(Data entries)
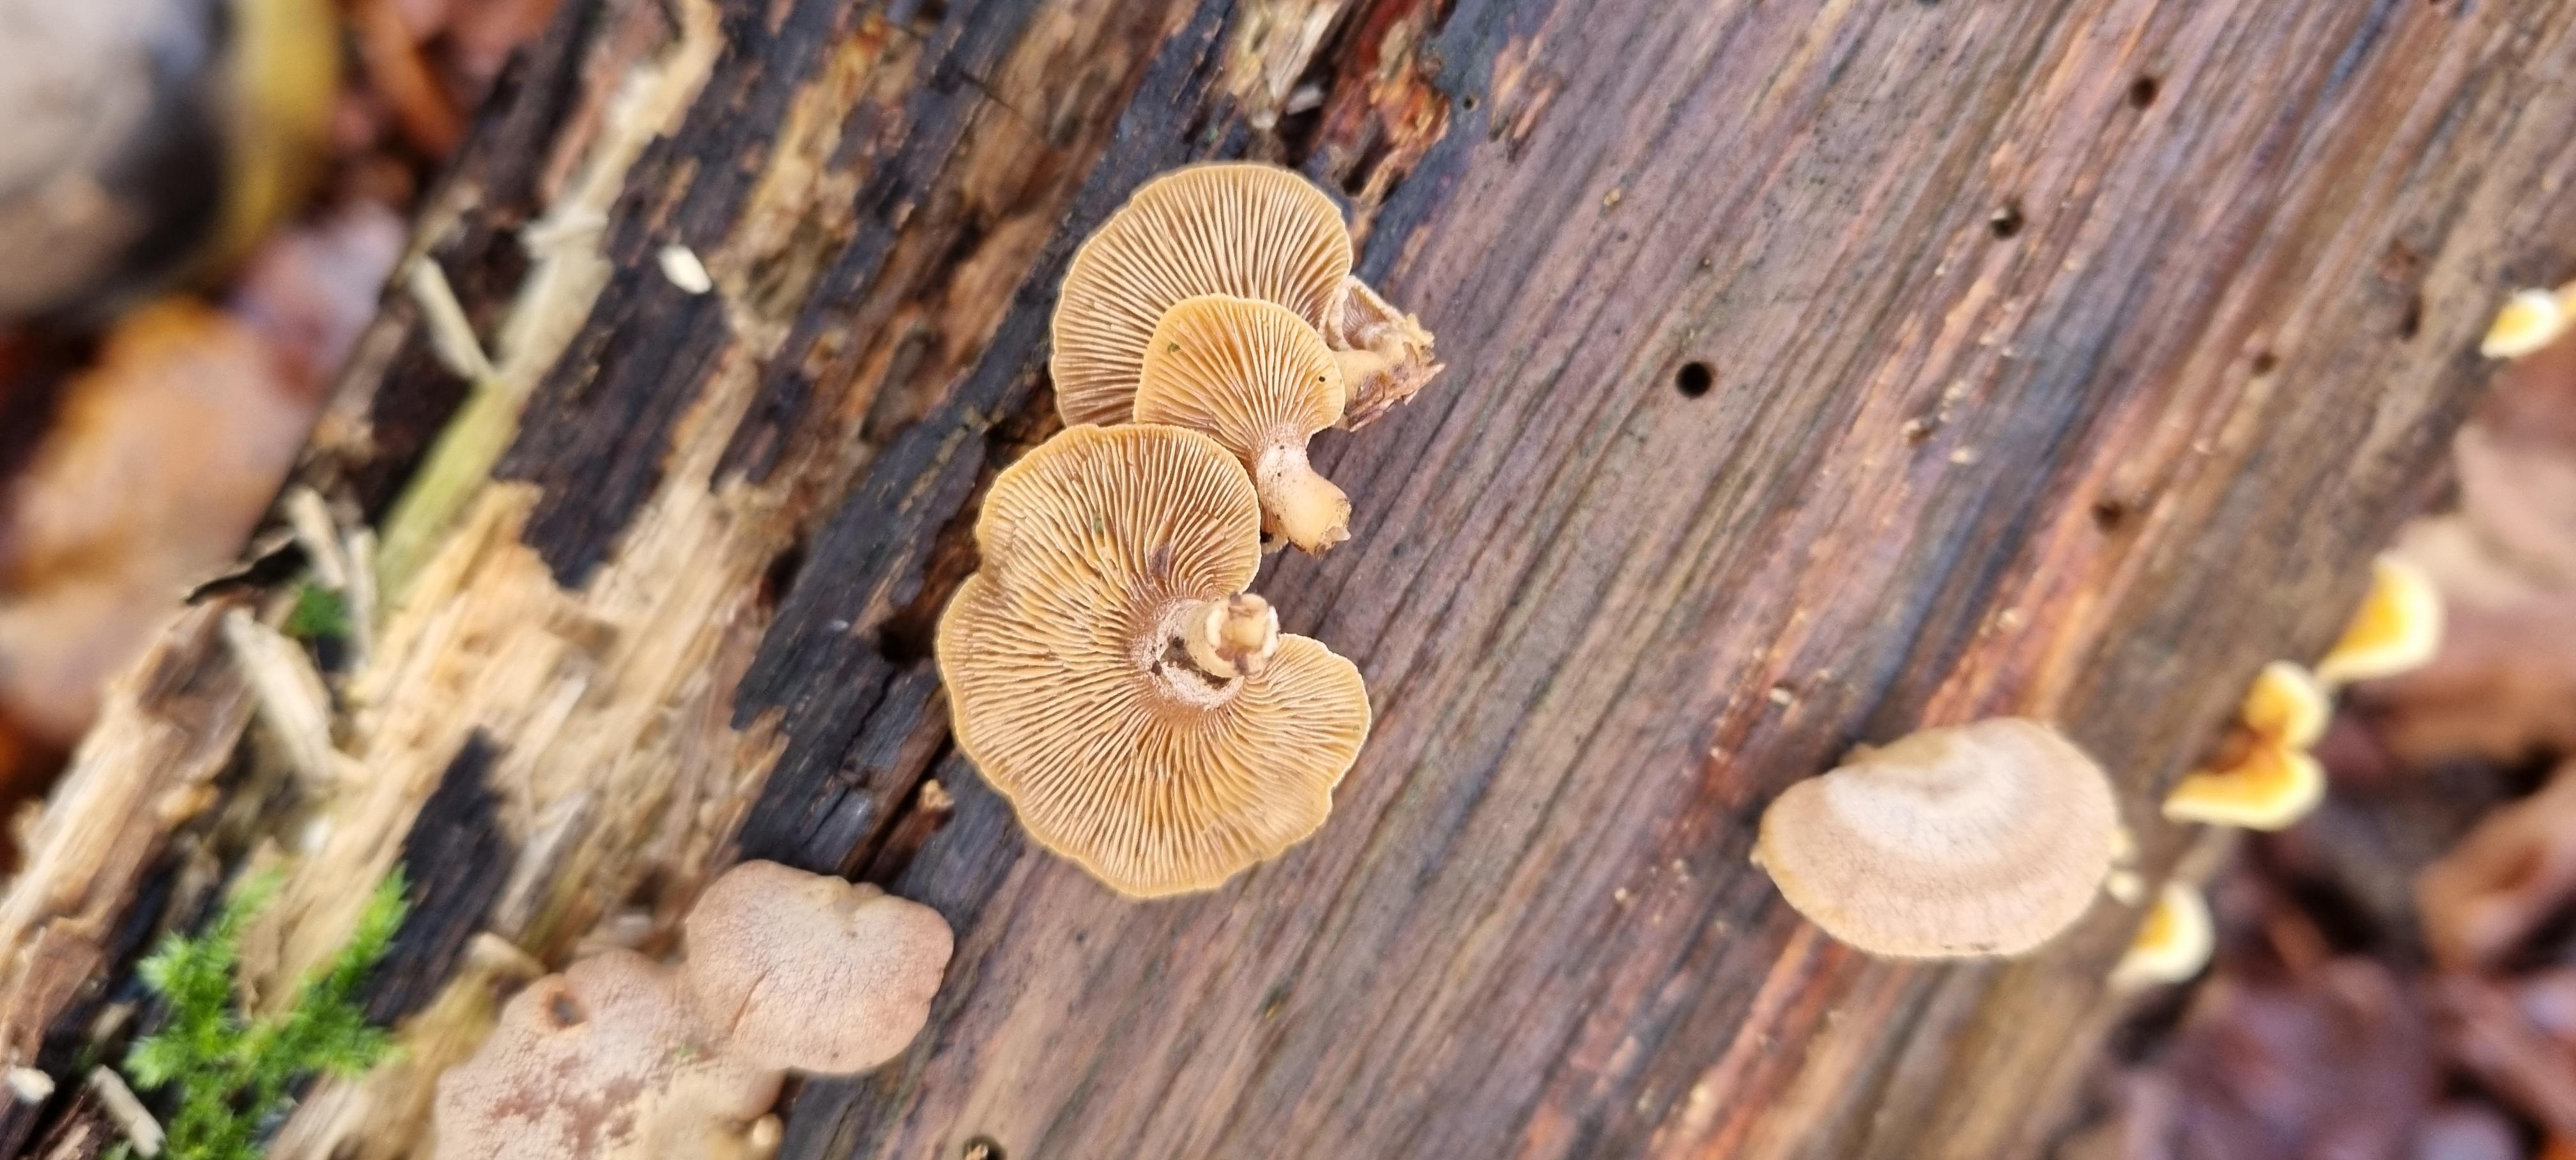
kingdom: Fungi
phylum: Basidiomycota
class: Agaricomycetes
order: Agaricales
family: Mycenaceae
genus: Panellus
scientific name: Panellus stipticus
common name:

• EXERCISE DESCRIPTION: Put the lines from the one containing "order: Agaricales" through the end of the entries into a JSON list of strings, one string per line, leaving out blank lines.

• TASK OUTPUT:
[
  "order: Agaricales",
  "family: Mycenaceae",
  "genus: Panellus",
  "scientific name: Panellus stipticus",
  "common name:"
]